= William Holt (Jesuit) =

English Jesuit and conspirator

William Holt (1545–1599) was an English Jesuit and conspirator, who organised several unsuccessful plots to assassinate Elizabeth I.

==Life==

Holt was born at Ashworth in Lancashire. He was educated at home, and entered Brasenose College, Oxford, in 1563, took the degree B.A. in 1566, was elected fellow of Oriel College on 29 February 1568, and then a degree of M.A. in 1572. In 1573, he was incorporated M.A. at Cambridge.

His studies led him to dissatisfaction with religious affairs in England. In 1574 he left Oxford and was admitted into the English College, Douai where he continued his theological studies till 1576, when he was ordained and sent to Rome to help in the establishment of the English College, Rome. He entered the Society of Jesus on 10 November 1578. In 1581 he was sent to England to help in carrying out the work which had been begun by Robert Parsons and Edmund Campion. He was sent by Parsons on a mission to Scotland, together with William Crichton at the end of 1581. Their object was to open up communications with Esmé Stewart, 1st Duke of Lennox, procure the conversion or deposition of the young James VI, and send information to Mary and Philip II of Spain through the Spanish ambassador Mendoza. Holt further communicated with Henry I, Duke of Guise and in May 1582 had an interview with him in Paris.

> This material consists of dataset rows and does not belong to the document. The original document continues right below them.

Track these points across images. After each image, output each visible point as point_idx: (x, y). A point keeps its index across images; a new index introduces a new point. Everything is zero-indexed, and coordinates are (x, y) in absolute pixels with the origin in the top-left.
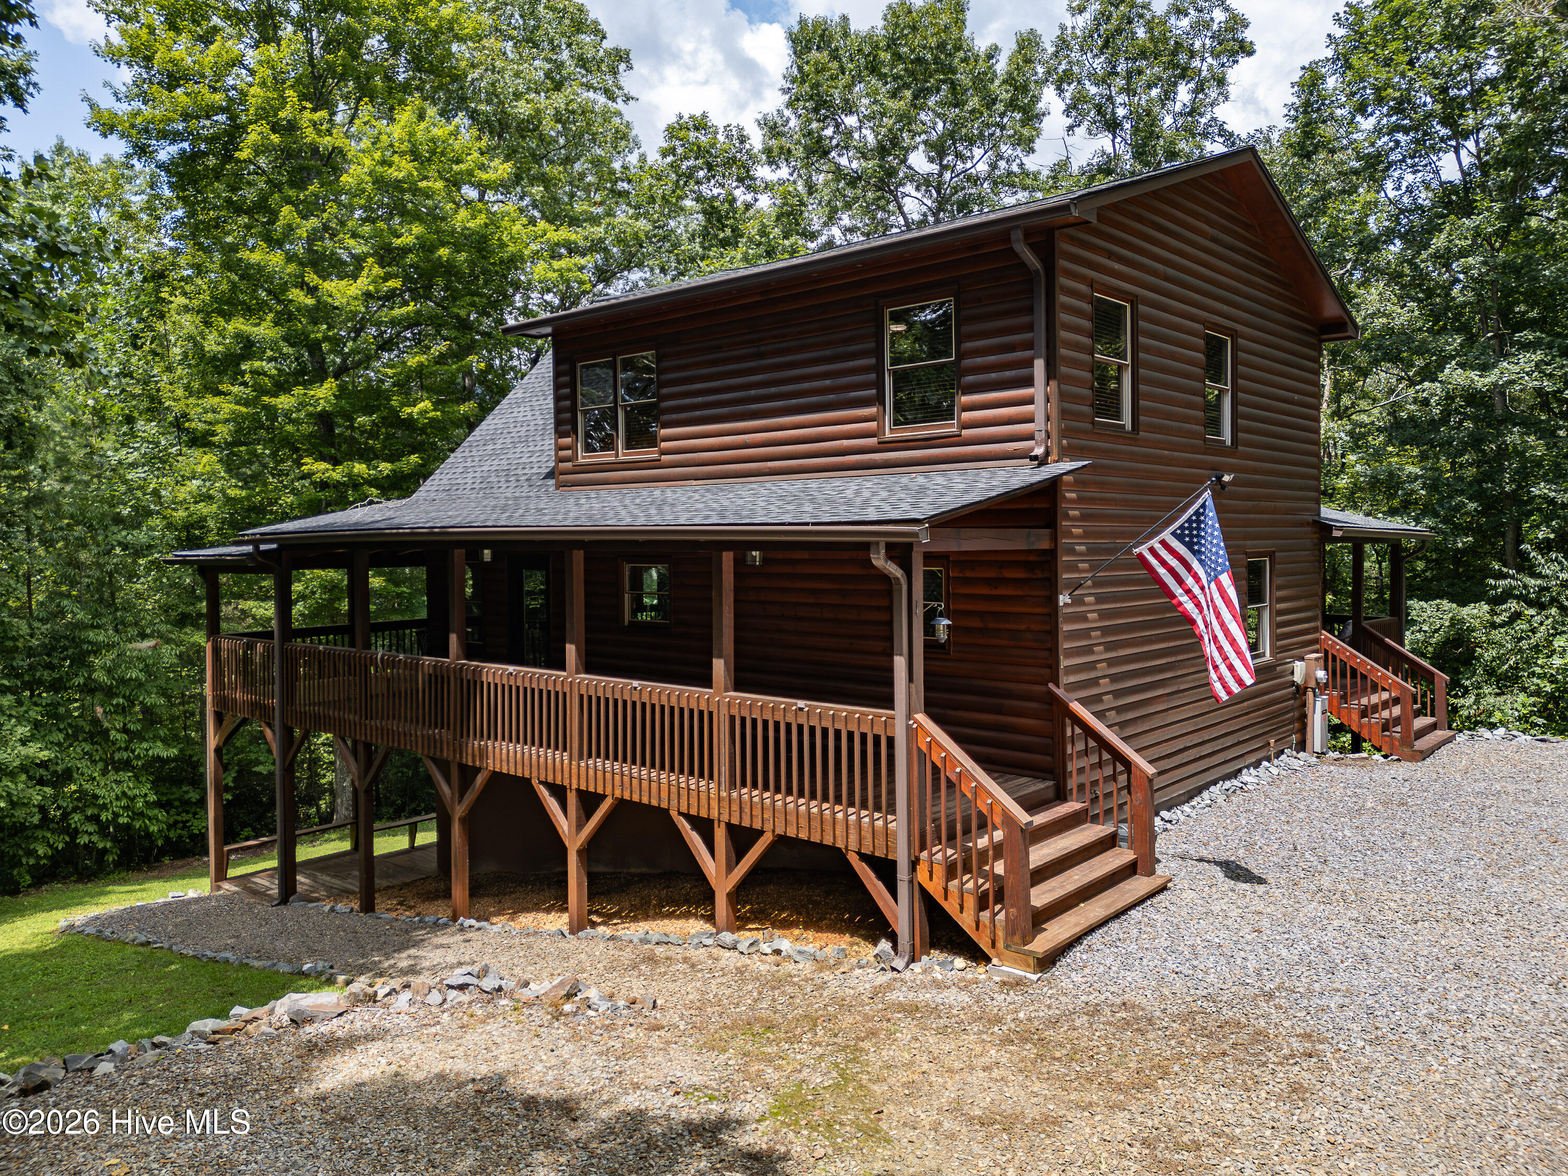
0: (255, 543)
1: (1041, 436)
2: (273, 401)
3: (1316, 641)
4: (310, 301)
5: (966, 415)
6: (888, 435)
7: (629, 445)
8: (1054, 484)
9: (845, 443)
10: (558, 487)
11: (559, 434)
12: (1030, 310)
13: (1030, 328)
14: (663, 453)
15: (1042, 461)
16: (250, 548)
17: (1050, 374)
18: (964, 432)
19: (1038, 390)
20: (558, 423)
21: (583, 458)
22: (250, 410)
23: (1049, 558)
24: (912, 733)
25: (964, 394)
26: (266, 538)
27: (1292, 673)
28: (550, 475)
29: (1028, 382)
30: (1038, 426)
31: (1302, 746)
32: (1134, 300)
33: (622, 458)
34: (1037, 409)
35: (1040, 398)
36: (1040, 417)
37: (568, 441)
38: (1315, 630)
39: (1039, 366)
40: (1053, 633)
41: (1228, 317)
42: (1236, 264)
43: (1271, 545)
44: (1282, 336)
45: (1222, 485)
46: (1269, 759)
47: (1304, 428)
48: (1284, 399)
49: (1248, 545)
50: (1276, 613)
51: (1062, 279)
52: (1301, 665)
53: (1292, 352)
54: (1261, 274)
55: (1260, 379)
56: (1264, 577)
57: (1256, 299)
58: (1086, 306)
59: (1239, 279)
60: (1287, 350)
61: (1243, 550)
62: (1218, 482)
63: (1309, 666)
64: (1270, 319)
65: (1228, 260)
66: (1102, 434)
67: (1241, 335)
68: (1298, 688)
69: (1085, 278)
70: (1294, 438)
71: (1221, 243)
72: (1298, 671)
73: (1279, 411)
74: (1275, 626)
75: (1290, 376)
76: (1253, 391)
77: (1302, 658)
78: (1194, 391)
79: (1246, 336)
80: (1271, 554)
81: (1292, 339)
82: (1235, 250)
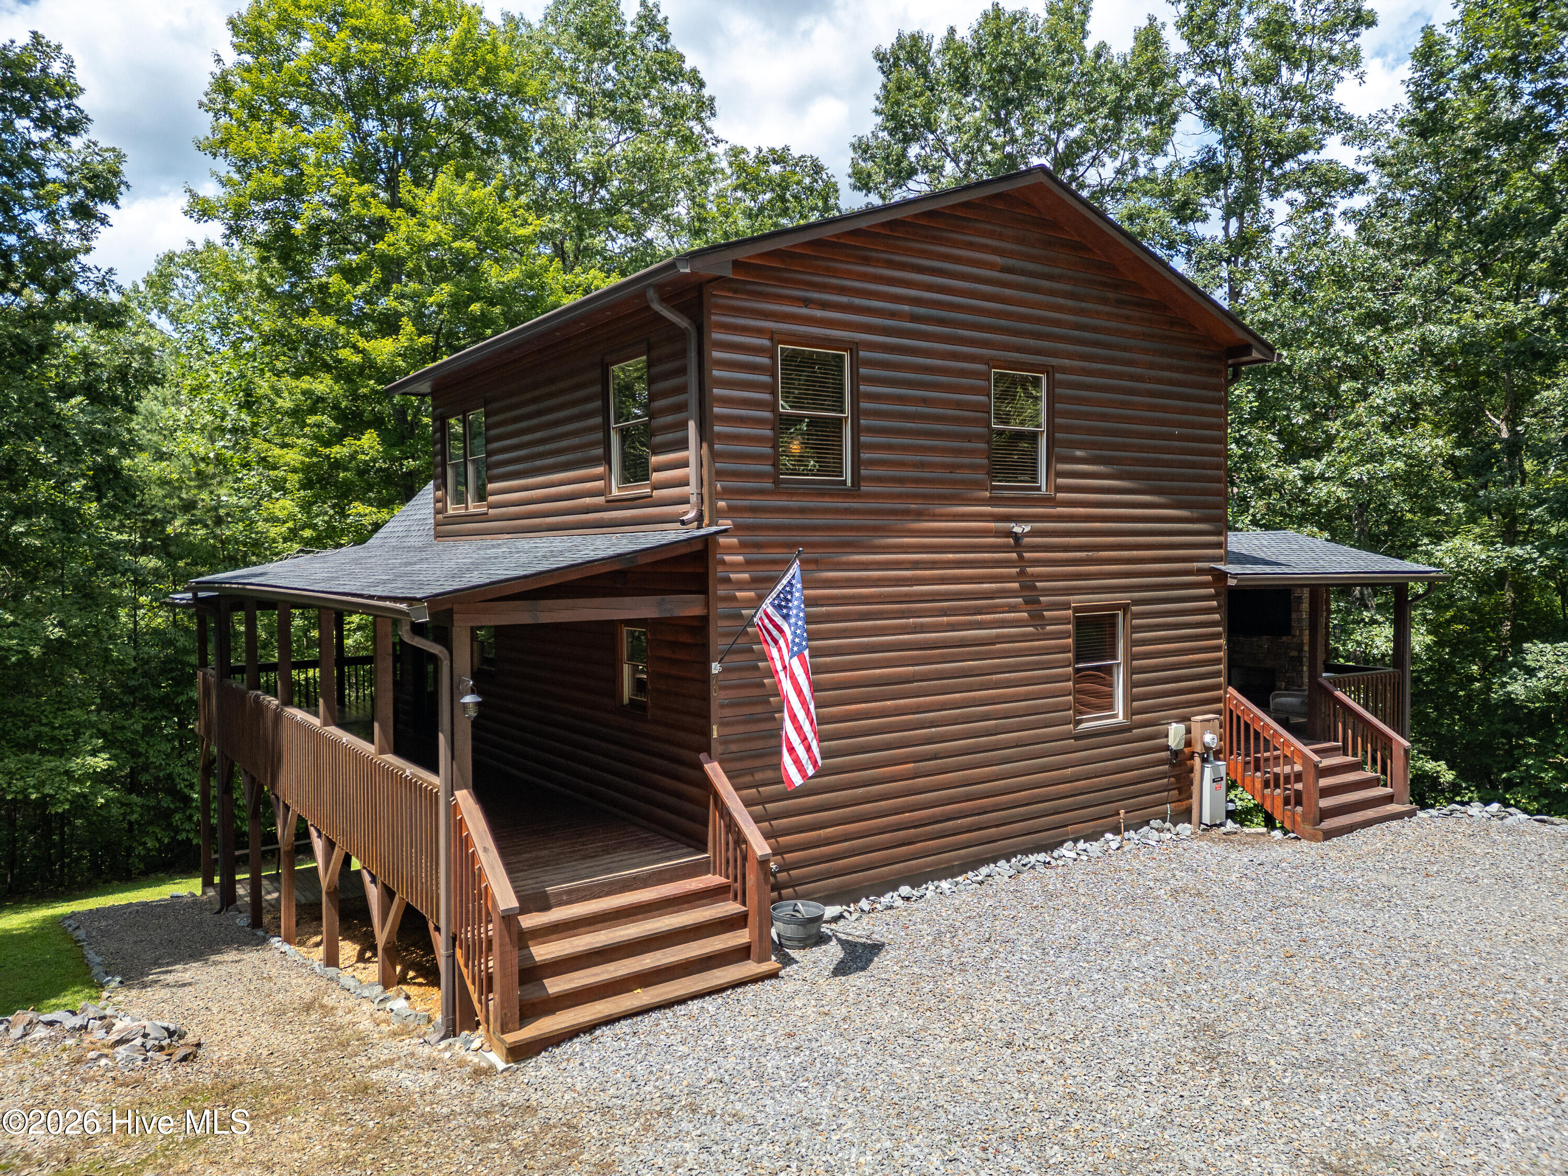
1: (694, 500)
3: (1218, 700)
5: (656, 476)
6: (615, 492)
7: (475, 498)
8: (707, 544)
9: (588, 500)
10: (436, 537)
13: (683, 389)
15: (697, 522)
17: (703, 435)
18: (655, 493)
19: (692, 451)
21: (451, 510)
24: (453, 809)
25: (655, 453)
27: (1167, 736)
29: (685, 443)
30: (691, 489)
31: (1185, 815)
32: (853, 347)
33: (472, 510)
34: (691, 472)
35: (693, 461)
36: (693, 480)
38: (1217, 687)
39: (692, 430)
41: (1038, 352)
42: (1051, 293)
43: (1123, 598)
44: (1151, 366)
45: (1016, 537)
46: (1116, 831)
47: (1193, 465)
48: (1152, 436)
49: (1076, 600)
50: (1132, 671)
51: (717, 336)
52: (1182, 727)
53: (1170, 382)
54: (1105, 301)
55: (1104, 417)
56: (1114, 636)
57: (1095, 329)
58: (765, 360)
59: (1060, 309)
60: (1160, 381)
61: (1066, 606)
62: (1010, 534)
63: (1196, 728)
64: (1126, 349)
65: (1036, 290)
66: (792, 493)
67: (1063, 370)
68: (1176, 753)
69: (759, 332)
70: (1172, 478)
71: (1022, 272)
72: (1175, 734)
73: (1141, 449)
74: (1130, 685)
75: (1164, 409)
76: (1090, 431)
77: (1185, 719)
78: (969, 438)
79: (1072, 371)
80: (1125, 608)
81: (1170, 368)
82: (1050, 277)
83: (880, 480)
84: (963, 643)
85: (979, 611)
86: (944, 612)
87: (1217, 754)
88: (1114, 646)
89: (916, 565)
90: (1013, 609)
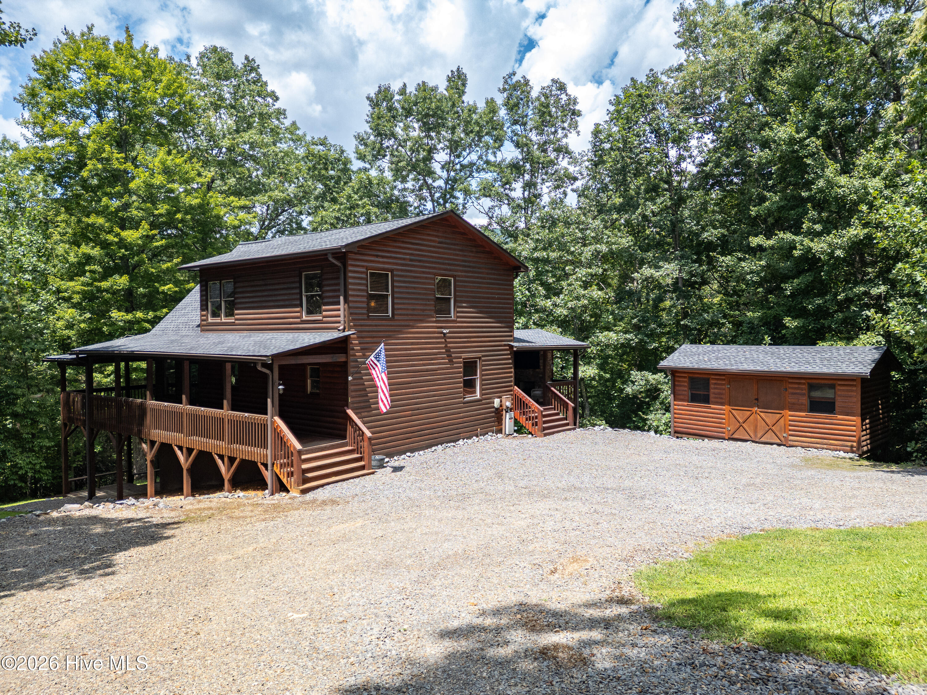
0: (77, 354)
1: (342, 322)
2: (99, 284)
3: (511, 391)
4: (116, 240)
5: (324, 313)
6: (304, 318)
7: (226, 316)
8: (347, 338)
9: (291, 320)
10: (202, 331)
11: (202, 310)
12: (338, 278)
13: (338, 284)
14: (236, 320)
15: (344, 330)
16: (75, 356)
17: (346, 301)
18: (324, 319)
19: (341, 306)
20: (202, 305)
21: (210, 320)
22: (89, 288)
23: (345, 365)
24: (273, 423)
25: (323, 306)
26: (82, 352)
27: (494, 403)
28: (198, 326)
29: (338, 303)
30: (341, 319)
31: (500, 431)
32: (392, 271)
33: (223, 321)
34: (341, 313)
35: (342, 309)
36: (342, 316)
37: (204, 313)
38: (511, 386)
39: (342, 298)
40: (346, 389)
41: (450, 270)
42: (455, 250)
43: (479, 354)
44: (488, 274)
45: (444, 334)
46: (477, 436)
47: (502, 308)
48: (488, 298)
49: (464, 355)
50: (482, 380)
51: (350, 268)
52: (499, 400)
53: (494, 279)
54: (472, 252)
55: (472, 292)
56: (476, 367)
57: (469, 262)
58: (364, 276)
59: (457, 255)
60: (490, 279)
61: (460, 358)
62: (442, 333)
63: (504, 400)
64: (479, 268)
65: (450, 249)
66: (373, 320)
67: (459, 276)
68: (497, 409)
69: (363, 266)
70: (496, 313)
71: (445, 243)
72: (497, 402)
73: (485, 303)
74: (482, 385)
75: (492, 289)
76: (467, 297)
77: (500, 397)
78: (428, 300)
79: (462, 276)
80: (480, 358)
81: (494, 274)
82: (455, 244)
83: (401, 315)
84: (427, 370)
85: (432, 359)
86: (421, 360)
87: (511, 410)
88: (476, 371)
89: (412, 344)
90: (443, 359)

Elizabeth meanwhile had sent to Scotland Robert Bowes to counteract the influence of Lennox, and guard against the intrigues of the Jesuits in the Scottish court. In March 1583, Bowes prevailed on the king to authorise the arrest of Holt at Leith as he was on the point of setting out for France. Holt, who passed under the name of Peter Brereton, was kept for a time in Bowes's custody, and the letters found on him were forwarded to Francis Walsingham. But James VI soon took him into his own hands, and ordered him to be imprisoned in Edinburgh Castle, while Elizabeth demanded his surrender as an English subject, and asked that he should be put to torture and compelled to confess. William Allen thought that Holt was tortured and withstood the ordeal with constancy; but Bowes's letters lead to the conclusion that torture was only threatened. James VI was himself concerned about some of Holt's intrigues. At the end of June, the king recovered his liberty from Gowrie, took matters into his own hands, and negotiated for French and Spanish help in an invasion of England. To rid himself of Bowes's importunity about Holt, James allowed him to escape from Edinburgh Castle on 16 July, and took credit with the Duke of Guise for doing so. Holt sought refuge for a time in Flanders, and visited the college at Rheims. In 1585 he returned to Scotland to work on behalf of Mary, and was harboured by George Gordon, 6th Earl of Huntly in the north,

In 1586 Holt was summoned to Rome and made rector of the English College, a post which he held for a year and a half, when in 1588 he was transferred to Brussels, to act as agent for Philip II, and direct the political activity of the English exiles. There were two factions among the exiles; one, which was headed by Parsons and supported by Allen, looked to the help of Spain for the restoration of the Roman church in England; and the other party, which represented the wishes of the Romanists in England, was opposed by the Spanish succession, and hoped to make terms with James VI of Scotland. Holt was a partisan of the Spanish faction and made no endeavour to conciliate his opponents. So long as Allen lived he managed to exert a moderating influence, but after his death in 1594 Holt's arbitrary character was left without a check. Elizabeth was afraid of the plots which were formed against her in the Low Countries, and wished to negotiate with the Archduke Ernest the surrender of Holt among others, but the ambassador was never sent. Edmund York, who was executed for high treason in 1595, is said to have confessed that Holt promised him forty thousand ducats if he would murder the queen, and the statement was repeated at Robert Southwell's trial; likewise Patrick O'Collun, executed for treason in 1594, said that Holt had promised him a generous pension and granted him absolution for killing the Queen.

Representations against Holt were made to Pope Clement VIII, who said to Barret, "Accepi nuper litteras ex Belgio de quodam patre qui ibi dominator et tyrannizat". The question was referred to the Cardinal Archduke Albert, and by him committed to the father provincial for Germany, Oliver Manareus and Don Juan Battista de Tassis. Holt's friends procured signatures to two memorials in his favour. He was not removed from his office, but was admonished to be more conciliatory, and then was replaced in 1598. He went to Rome, and thence was sent to Spain where he died early in 1599, immediately after landing at Barcelona.

==Works==

The only writing of Holt which is preserved is a memoir Quibus modis ac mediis religio Catholica continuata est in Anglia, published by Knox, Douay Diaries, pp. 376–384. Letters from him are in the State Papers. A letter to him from Mary Queen of Scots is in Labanoff's Lettres de Marie Stuart, vi. 333, &c.